Writing a Nonfiction Book First

Image shows a marked-up draft with a pen on top in foreground, alongside notebooks, a mug, and a glass, all on a long dining table. In the distance, a cat lies at the other end of the table and a stack of books is visible in front of another table in front of a window.
Ancestor Trouble Revisions, October 2019

This year I abandoned the novel I worked on for ages. Fragments survive in the novel I’m working on now, but it’s a fundamentally different book, and that feels great. For years, I resisted writing a nonfiction book first, because I really didn’t want to write a memoir. But it turned out that (1) I really did need, as several writers suggested I might, to deal with the preoccupations of the novel in nonfiction before I could finish anything else to my satisfaction, and (2) my ideas about what a memoir could entail were much too limited. Is Ancestor Trouble a memoir? Yes, and no, and yes. Or: it is a memoir only the extent that you, the reader, experience it as one.

In other news, I’m grateful and delighted to see Ancestor Trouble on Adrienne Westenfeld’s Esquire list of her most anticipated winter 2022 books, alongside so many books I’m excited to read. She calls Ancestor Trouble “riveting,” and concludes, “Just what do the facts of a life tell us about who we are or where we come from, and what can our personal histories tell us about our national past? Masterfully blending memoir and cultural criticism, Newton explores the cultural, scientific, and spiritual dimensions of ancestry, arguing for the transformational power of grappling with our inheritances.” Some of the books I’m eagerly anticipating on her list include How High We Go in the Dark, South to America, Olga Dies Dreaming (which I just started listening to as an audiobook while awaiting my copy), Notes on an Execution, and the latest from Marlon James and Hanya Yanigahara.

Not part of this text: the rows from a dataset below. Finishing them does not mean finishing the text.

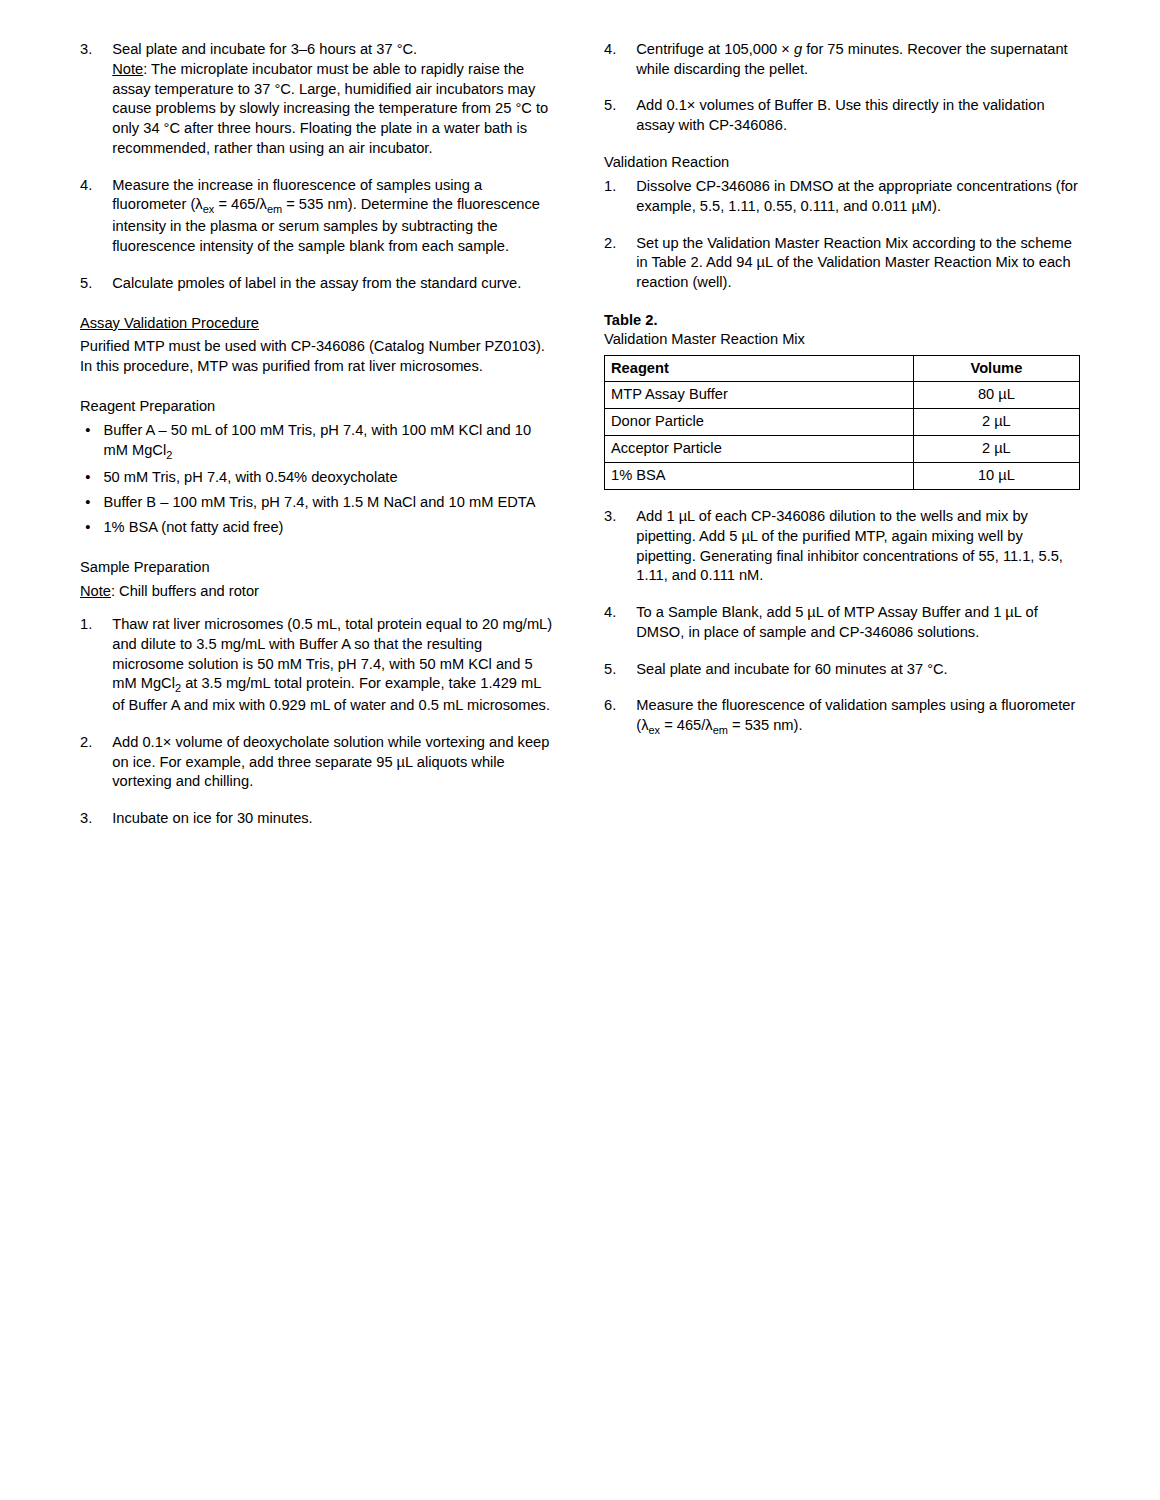3. Seal plate and incubate for 3–6 hours at 37 °C.
Note: The microplate incubator must be able to rapidly raise the assay temperature to 37 °C. Large, humidified air incubators may cause problems by slowly increasing the temperature from 25 °C to only 34 °C after three hours. Floating the plate in a water bath is recommended, rather than using an air incubator.
4. Measure the increase in fluorescence of samples using a fluorometer (λex = 465/λem = 535 nm). Determine the fluorescence intensity in the plasma or serum samples by subtracting the fluorescence intensity of the sample blank from each sample.
5. Calculate pmoles of label in the assay from the standard curve.
Assay Validation Procedure
Purified MTP must be used with CP-346086 (Catalog Number PZ0103). In this procedure, MTP was purified from rat liver microsomes.
Reagent Preparation
Buffer A – 50 mL of 100 mM Tris, pH 7.4, with 100 mM KCl and 10 mM MgCl2
50 mM Tris, pH 7.4, with 0.54% deoxycholate
Buffer B – 100 mM Tris, pH 7.4, with 1.5 M NaCl and 10 mM EDTA
1% BSA (not fatty acid free)
Sample Preparation
Note: Chill buffers and rotor
1. Thaw rat liver microsomes (0.5 mL, total protein equal to 20 mg/mL) and dilute to 3.5 mg/mL with Buffer A so that the resulting microsome solution is 50 mM Tris, pH 7.4, with 50 mM KCl and 5 mM MgCl2 at 3.5 mg/mL total protein. For example, take 1.429 mL of Buffer A and mix with 0.929 mL of water and 0.5 mL microsomes.
2. Add 0.1× volume of deoxycholate solution while vortexing and keep on ice. For example, add three separate 95 µL aliquots while vortexing and chilling.
3. Incubate on ice for 30 minutes.
4. Centrifuge at 105,000 × g for 75 minutes. Recover the supernatant while discarding the pellet.
5. Add 0.1× volumes of Buffer B. Use this directly in the validation assay with CP-346086.
Validation Reaction
1. Dissolve CP-346086 in DMSO at the appropriate concentrations (for example, 5.5, 1.11, 0.55, 0.111, and 0.011 µM).
2. Set up the Validation Master Reaction Mix according to the scheme in Table 2. Add 94 µL of the Validation Master Reaction Mix to each reaction (well).
Table 2. Validation Master Reaction Mix
| Reagent | Volume |
| --- | --- |
| MTP Assay Buffer | 80 µL |
| Donor Particle | 2 µL |
| Acceptor Particle | 2 µL |
| 1% BSA | 10 µL |
3. Add 1 µL of each CP-346086 dilution to the wells and mix by pipetting. Add 5 µL of the purified MTP, again mixing well by pipetting. Generating final inhibitor concentrations of 55, 11.1, 5.5, 1.11, and 0.111 nM.
4. To a Sample Blank, add 5 µL of MTP Assay Buffer and 1 µL of DMSO, in place of sample and CP-346086 solutions.
5. Seal plate and incubate for 60 minutes at 37 °C.
6. Measure the fluorescence of validation samples using a fluorometer (λex = 465/λem = 535 nm).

It was also exciting to see the book on LitHub’s list of the most anticipated books of 2022—which calls Ancestor Trouble an “intricately researched account of the most universal subject”—with even more books I’m looking forward to, and several I’ve preordered, including The School for Good Mothers and In Sensorium. Finally, if you missed “Don’t Write the Tedious Thing” when I posted it on Medium last year, it was recommended in the site’s “3 Ways to Break Through a Block,” which gives me an excuse to suggest my preferred approach again if you find yourself stuck.